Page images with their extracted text
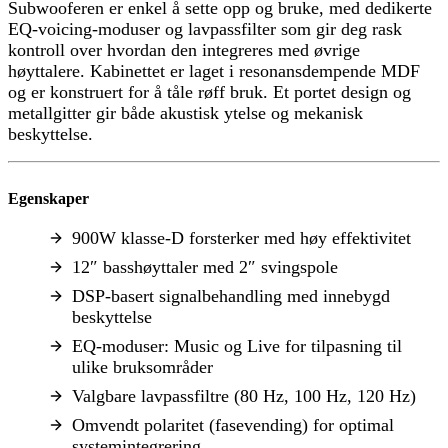
Subwooferen er enkel å sette opp og bruke, med dedikerte
EQ-voicing-moduser og lavpassfilter som gir deg rask
kontroll over hvordan den integreres med øvrige
høyttalere. Kabinettet er laget i resonansdempende MDF
og er konstruert for å tåle røff bruk. Et portet design og
metallgitter gir både akustisk ytelse og mekanisk
beskyttelse.
Egenskaper
900W klasse-D forsterker med høy effektivitet
12″ basshøyttaler med 2″ svingspole
DSP-basert signalbehandling med innebygd
beskyttelse
EQ-moduser: Music og Live for tilpasning til
ulike bruksområder
Valgbare lavpassfiltre (80 Hz, 100 Hz, 120 Hz)
Omvendt polaritet (fasevending) for optimal
systemintegrering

ASSIGNED TASK: Render every line of text from the rows above as a JSON list of strings, one string per line, dropping any blank lines. Leave the pictures out of the answer.

SOLUTION TO THE EXERCISE:
[
  "Subwooferen er enkel å sette opp og bruke, med dedikerte",
  "EQ-voicing-moduser og lavpassfilter som gir deg rask",
  "kontroll over hvordan den integreres med øvrige",
  "høyttalere. Kabinettet er laget i resonansdempende MDF",
  "og er konstruert for å tåle røff bruk. Et portet design og",
  "metallgitter gir både akustisk ytelse og mekanisk",
  "beskyttelse.",
  "Egenskaper",
  "900W klasse-D forsterker med høy effektivitet",
  "12″ basshøyttaler med 2″ svingspole",
  "DSP-basert signalbehandling med innebygd",
  "beskyttelse",
  "EQ-moduser: Music og Live for tilpasning til",
  "ulike bruksområder",
  "Valgbare lavpassfiltre (80 Hz, 100 Hz, 120 Hz)",
  "Omvendt polaritet (fasevending) for optimal",
  "systemintegrering"
]